The early days were not fun, but I gradually improved with the help of 12 weeks of cardiac rehab. My progress stayed on schedule, and by nine months post-surgery, I was competing in my state’s Senior Games track and field races as I’d been doing for a few years.
Getting through recovery is easier when a group of people are with you every step. I’ve learned much of what I know about this condition from two Facebook groups. One addresses general heart valve surgery, and the other is specific to mitral valve repair.
Everyone has a different story. Some have had valve problems since they were children, and many have had multiple heart surgeries.
The members of these two Facebook groups have restored my faith in humankind. They are gracious and inspiring, and they’re always ready to support the next person newly diagnosed and freaking out.
We all post pics of our telltale chest scars and the heart-shaped pillows we’re given to clutch every time we sneeze at first.
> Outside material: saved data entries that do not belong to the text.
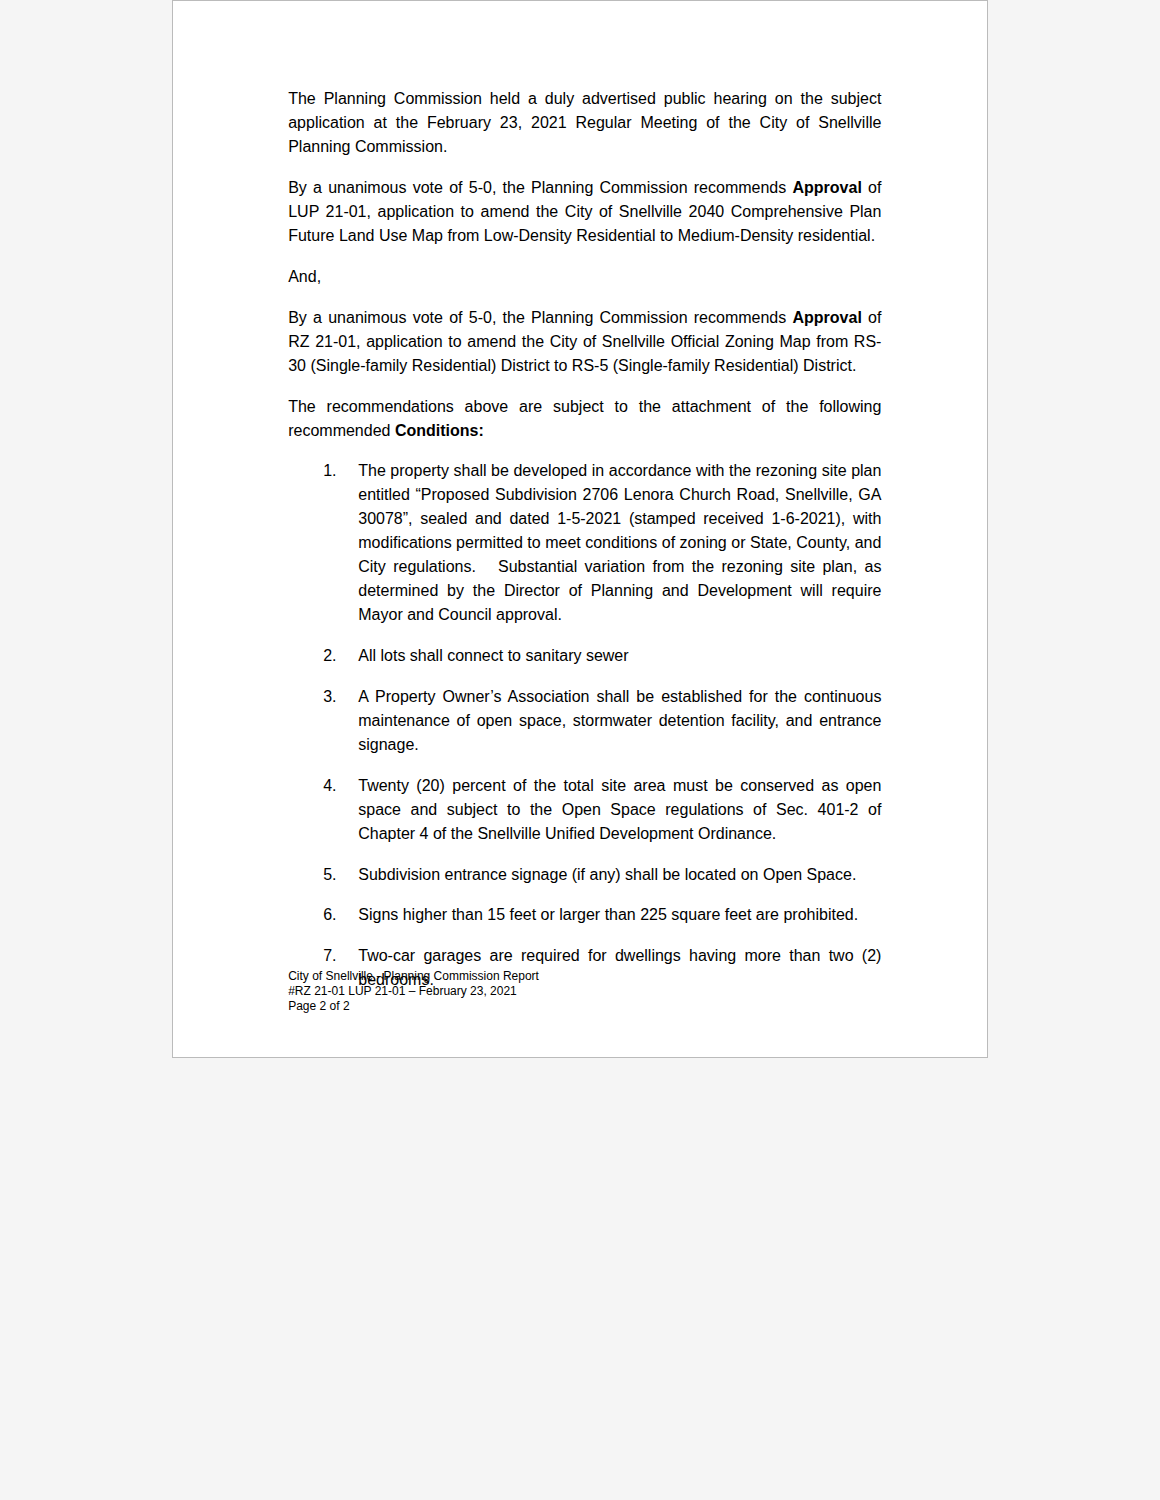The Planning Commission held a duly advertised public hearing on the subject application at the February 23, 2021 Regular Meeting of the City of Snellville Planning Commission.
By a unanimous vote of 5-0, the Planning Commission recommends Approval of LUP 21-01, application to amend the City of Snellville 2040 Comprehensive Plan Future Land Use Map from Low-Density Residential to Medium-Density residential.
And,
By a unanimous vote of 5-0, the Planning Commission recommends Approval of RZ 21-01, application to amend the City of Snellville Official Zoning Map from RS-30 (Single-family Residential) District to RS-5 (Single-family Residential) District.
The recommendations above are subject to the attachment of the following recommended Conditions:
The property shall be developed in accordance with the rezoning site plan entitled “Proposed Subdivision 2706 Lenora Church Road, Snellville, GA 30078”, sealed and dated 1-5-2021 (stamped received 1-6-2021), with modifications permitted to meet conditions of zoning or State, County, and City regulations. Substantial variation from the rezoning site plan, as determined by the Director of Planning and Development will require Mayor and Council approval.
All lots shall connect to sanitary sewer
A Property Owner’s Association shall be established for the continuous maintenance of open space, stormwater detention facility, and entrance signage.
Twenty (20) percent of the total site area must be conserved as open space and subject to the Open Space regulations of Sec. 401-2 of Chapter 4 of the Snellville Unified Development Ordinance.
Subdivision entrance signage (if any) shall be located on Open Space.
Signs higher than 15 feet or larger than 225 square feet are prohibited.
Two-car garages are required for dwellings having more than two (2) bedrooms.
City of Snellville - Planning Commission Report
#RZ 21-01 LUP 21-01 – February 23, 2021
Page 2 of 2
We contrast photos taken soon after surgery, when we look wiped out, with more recent shots of ourselves appearing healthy and grinning happy grins. And we’re in good company.
Mick Jagger had aortic valve replacement in 2019 and, according to iData Research, each year about 182,000 people in the U.S. have replacement surgery for one valve or another in addition to the number of valve repair cases.
I’m hoping that October and February are the only months that designate a health issue for me. But I’ve learned one thing: you never know. So be grateful for every day of health, take care of yourself, and live your best life while the living is good.
Have you suffered from heart issues? Did you know anything about heart valves and how they can fail you? Which months mark a health issue for you? What is your story?